• Пункт задания 1:
Как называется вторая часть повести, согласно отрывку о повести Арнима «Рафаэль»?
• Пункт задания 2:
Подхватите отрывок о повести Арнима «Рафаэль» после его последнего предложения и продолжите текст.

• Отрывок документа:
################

Само строение повести воспроизводит схему романа воспитания. В первой части — «К Психее Рафаэля» мы видим художника в юности, вторая часть «К мадоннам Рафаэля» рассказывает о годах учения, в третьей части «К Преображению Рафаэля» описывается зрелый Рафаэль. Но рассказ о художнике передается Бавиере — слуге-ученику Рафаэля, филистеру от искусства, который после смерти Рафаэля зарабатывает себе на жизнь продажей гравюр. Поэтому в повести четко изображается бытовой план — Рафаэля окружают соседи и соседки, повседневные заботы и радости, художник погружен в быт, и сам Бавиера — бытовой двойник Рафаэля.

Ключевая для романтизма тема двойников чрезвычайно важна для Арнима. Удвоение фигур противопоставлено классическому роману воспитания, который показывает развитие личности, индивидуальности. Развенчивая миф о «неподражаемости», избранности, уникальности художника, Арним создает «дурную бесконечность двойников» — Бенедетта, Бебе, ученики успешно подражают Рафаэлю. Наиболее интересен образ Бебе — обезьяны, которая рисует картины под гипнотическим руководством Рафаэля. Обезьяна, которая оказывается немецким художником — это тот же Рафаэль, персонификация технического, ремесленного начала в нем. Арним прямо называет Бебе «автоматом», этот образ воплощает животные инстинкты и автоматизм, который пронизывает буржуазное общество и подчиняет себе человеческое тело. Этот образ — предвестник зверей и автоматов Гофмана.

Духовное и телесное начала воплощены в двух женщинах-соседках Рафаэля. Рафаэль должен выбирать между небесной Бенедеттой и земной Гитой, но судьбой он связан с обеими на протяжении всей своей жизни. Именно из связи с земной Гитой Рафаэль черпает свое «небесное» вдохновение и, что важнее — жизненные силы. Поэтому поставленный перед выбором: духовная Бенедетта или земная Гита, он этот выбор сделать не может и погибает.

Принципиальная невозможность существования искусства без, вне, против чувственного начала, о которой говорит Арним, — новый взгляд на искусство, противопоставленный взглядам раннеромантическим. Духовный образ должен обрести плоть, чтобы стать живым, чтобы стать подлинным и вечным. Путь Рафаэля — это путь художника между двумя крайностями: бесплотным искусством — таковы безжизненные картины Бенедетты, и техническим ремеслом, лишенным духовности, — картины обезьяны-Бебе. Рафаэль — позднеромантический герой, он ищет эту гармонию, но не находит и расплачивается за это жизнью.

«Рафаэль» Арнима — программная работа, выразившая искания и разочарования позднего романтизма и оказавшая огромное влияние на последующую литературную традицию (назовем, например, «Житейские воззрения кота Мурра» и «Мадам Скюдери» Гофмана, «Портрет Дориана Грея» Уайльда, «Портрет» Гоголя, «Шагреневая кожа» и «Неведомый шедевр» Бальзака).

################

• Блок данных:
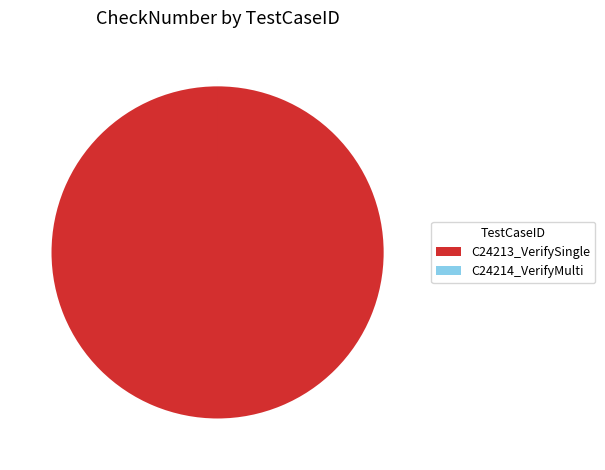

What is the majority slice?

C24213_VerifySingle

################

• Письменный ответ 1:
«К мадоннам Рафаэля».

• Письменный ответ 2:
Журнал «Волга» с десятилетним перерывом продолжает знакомить своих читателей с творчеством гейдельбергского романтика; с публикацией «Рафаэля» по-русски становятся доступны главные новеллистические произведения Арнима, которого нам еще предстоит открывать…

Марина КУЛИЧИХИНА

Письма к С. R

Вы были изумлены, милостивый государь, когда я предложил Вам вырезанные Маркантонио, мною напечатанные гравюры с эскизов Рафаэля — как серьезность и сокровенная, божественная сущность этих работ может сочетаться с легкомысленным образом жизни их автора. Это дало мне повод опровергнуть многие порочащие его измышления, которые в глазах тех, кто был далек от него, укутывают мрачной адской мглой чистый свет его духа, исполненного любовью. Я был близок ему до конца, близок, как никто другой из его окружения — и могу сказать, что не было другой такой невинной души в этом испорченном мире. Вы взяли с меня обещание исправить Ваше мнение о нем посредством верного рассказа обо всем, что осталось в моей памяти после многолетнего общения с ним и его домочадцами. Это повествование, написанное мною не без боли и умиления, кладу я сейчас к Вашим ногам с желанием, чтобы оно могло примирить Ваше доброе сердце с человеком, которого Вы осуждали из-за своих высоких нравственных принципов.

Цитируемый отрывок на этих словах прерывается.